Le Gabon veut désormais transformer ce qu’il extrait. À Nairobi, dans les coulisses du sommet Africa Forward Summit 2026, Brice Clotaire Oligui Nguema a donné une nouvelle démonstration de sa stratégie économique : faire basculer le pays d’un modèle d’exportation brute vers une logique d’industrialisation locale. Face à lui, la direction du groupe Eramet est venue acter une série d’engagements désormais présentés comme prioritaires pour l’avenir du partenariat franco-gabonais.
La rencontre avec Christel Bories n’avait rien d’un échange protocolaire. Elle s’inscrit dans la continuité du dialogue stratégique engagé lors de la visite d’Emmanuel Macron à Libreville en novembre 2025, au cours de laquelle un mécanisme de suivi conjoint avait été instauré autour du dossier du manganèse. Mais à Nairobi, le temps des intentions semble désormais dépassé. Libreville réclame des résultats concrets, des calendriers précis et une accélération de la transformation locale des ressources gabonaises.

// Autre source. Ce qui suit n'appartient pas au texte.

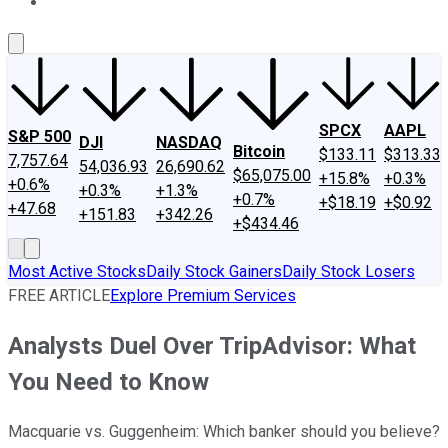
About Us
Contact Us
Investing Philosophy
Motley Fool Mo
SPCX
AAPL
S&P 500
DJI
NASDAQ
Bitcoin
$133.11
$313.33
7,757.64
54,036.93
26,690.62
$65,075.00
+15.8%
+0.3%
+0.6%
+0.3%
+1.3%
+0.7%
+$18.19
+$0.92
+47.68
+151.83
+342.26
+$434.46
Most Active Stocks
Daily Stock Gainers
Daily Stock Losers
FREE ARTICLE
Explore Premium Services
Analysts Duel Over TripAdvisor: What
You Need to Know
Macquarie vs. Guggenheim: Which banker should you believe?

Les déclarations publiques de Christel Bories ont donné la mesure de cette inflexion. « Il y aura de la transformation de minerai de manganèse au Gabon », a affirmé la dirigeante française devant la presse, ajoutant qu’Compagnie Minière de l’Ogooué et Eramet travaillent « d’arrache-pied » à la mise en œuvre de ces projets. Plus encore, elle a reconnu que « les intentions » comme « le calendrier » avaient été arrêtés avec les autorités gabonaises. Une manière d’officialiser l’existence d’un pilotage politique étroit du dossier par la présidence gabonaise.
Derrière ce projet industriel se joue une transformation plus profonde du logiciel économique gabonais. Le pouvoir entend désormais capter une part plus importante de la valeur ajoutée générée par ses matières premières. Cette stratégie repose sur trois leviers : industrialiser localement, intégrer les chaînes mondiales de valeur et renforcer les infrastructures nationales. Dans cette architecture, le Complexe métallurgique de Moanda devient une pièce centrale, tandis que le Transgabonais apparaît comme l’ossature logistique indispensable à cette montée en gamme industrielle.
À Nairobi, une nouvelle phase de financement des travaux de modernisation du réseau ferroviaire a ainsi été confirmée. Pour Christel Bories, cette infrastructure est « absolument vitale pour le Gabon et pour son économie ». Au-delà des annonces, la séquence kényane traduit surtout un changement de rapport de force. Le Gabon ne veut plus seulement accueillir des opérateurs miniers internationaux ; il cherche désormais à orienter leur stratégie selon ses propres priorités de souveraineté économique. À travers le manganèse, Brice Clotaire Oligui Nguema tente de poser les bases d’une doctrine industrielle appelée à dépasser largement le seul secteur minier.